Julián Camarillo, oficinista vocacional, no ha roto un plato en su vida. Hombre prudente y apocado, cuarentón de los de madre en casa y novia inexistente, se distingue por no distinguirse. Por eso, cuando su responsable le comunica que va a prejubilarse y que ha pensado en él para sustituirle, no puede evitar una mezcla de sorpresa y de disimulada satisfacción por lo que piensa que es la merecida recompensa por su gris pero impecable trayectoria profesional.
—Un puesto de esta responsabilidad debe desempeñarlo alguien que sepa discernir lo personal de lo laboral y creo que siempre has sabido mantenerte al margen de cualquier circunstancia ajena al trabajo.

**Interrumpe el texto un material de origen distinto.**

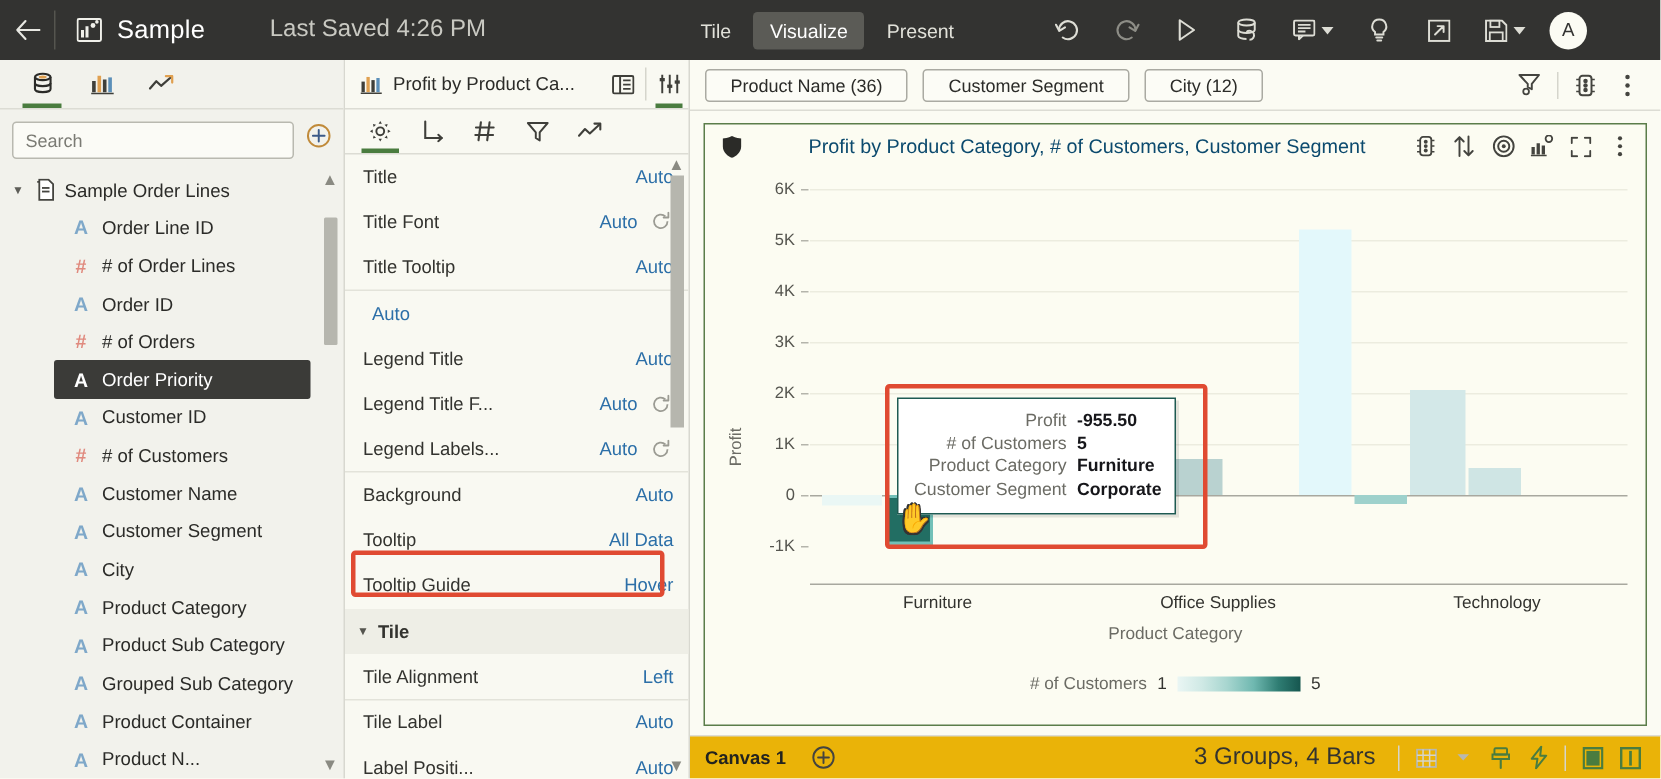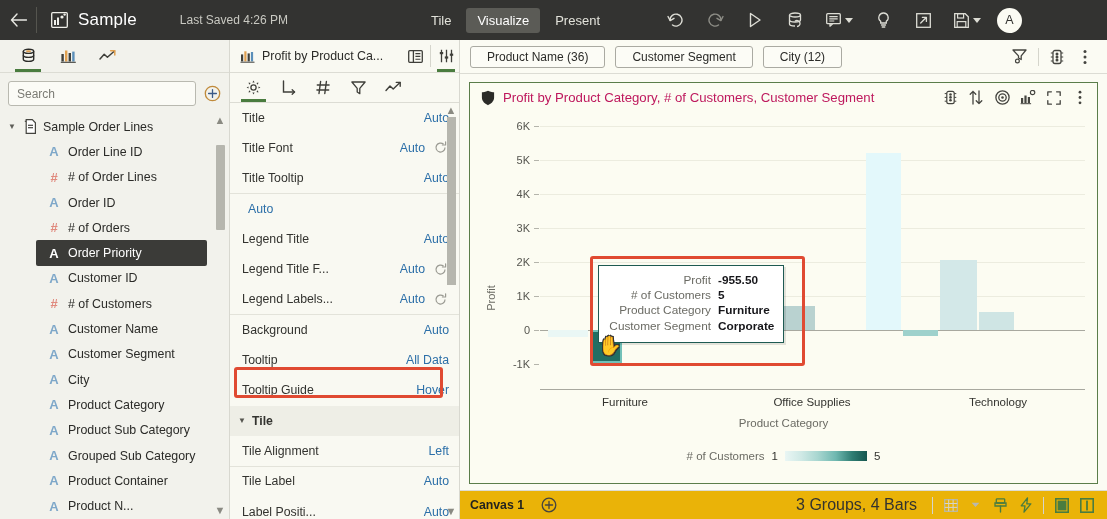"Last Saved 4:26 PM" .tb-saved { font-size: 12px -> 16px }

Desde luego, Julián mantiene las distancias con sus compañeros, si bien no tanto por mérito suyo, como por decisión ajena, ya que siempre había sido considerado un bicho raro al que nadie se le ocurría hablar de nada que no fuera trabajo. No tiene afiliación política, deportiva o sexual conocida. Se limita a cumplir de forma escrupulosa sus tareas y no se le conoce ni una ausencia, ni un mísero retraso que eche a perder su impoluto expediente laboral. Ante todo, su actitud se debe a una educación a la vieja usanza, austera, basada en la importancia del cumplimiento del deber, del respeto a la autoridad, a sus superiores, en el sentido estricto de la palabra. Se siente inferior en un mundo en el que gente que no conoce su nombre puede un día tomar la decisión de borrarle, de mandarlo al pozo oscuro que supone el desempleo para alguien de su edad.
Todo esto, que pudiera parecer el retrato preciso de un individuo, no es más que el patrón de uno de tantos prototipos en los que se acomoda el ser humano, un marco en el que encajaba a la perfección una personalidad cincelada a base de necesidades y rutinas. Reconozcamos que Julián no es nadie especial y que apenas merece dos brochazos para esbozar el garabato de su avatar. Partiendo de esta premisa, nos podremos ahorrar detalles intrascendentes de su historia y centrarnos en la gradación del gris al negro, del anonimato laboral, al miedo a estar en el punto de mira y pasar de repente a la oscuridad por una mala decisión. Y es que, sin necesidad de caer en tópicos moralistas, la metamorfosis que sufrirá Julián es de una previsibilidad y rigor casi científicos. Inicialmente a su pesar, y de la mano de un innegable temor disfrazado de prudencia por el poco tiempo que lleva desempeñando sus nuevas funciones, acatará sin rechistar las directrices de sus superiores, aunque le parezcan ridículas. En una segunda fase, se acostumbra a la insensatez y evalúa tan solo las consecuencias de sus acciones en los sumatorios contables. Más tarde, se refina. Aprende rápido a tergiversar el lenguaje, llamando optimización a los recortes y plena disposición a la explotación. Espolvorea sus correos electrónicos con términos empresariales en inglés, aprendidos en formaciones de gente que asiente con la cabeza mientras dormita. Se complace al percibir cierto temblor en el tono de voz de sus hasta ahora compañeros cuando los llama a su despacho y los pone a prueba para comprobar sus capacidades, camuflando de urgencia y prioridad tareas del todo dispensables. Julián ya no es Julián, es el responsable, un cargo, una firma autorizada. El hombre promocionado, que ha pasado del gris al gris, se cree letra mayúscula en un mundo de números prescindibles.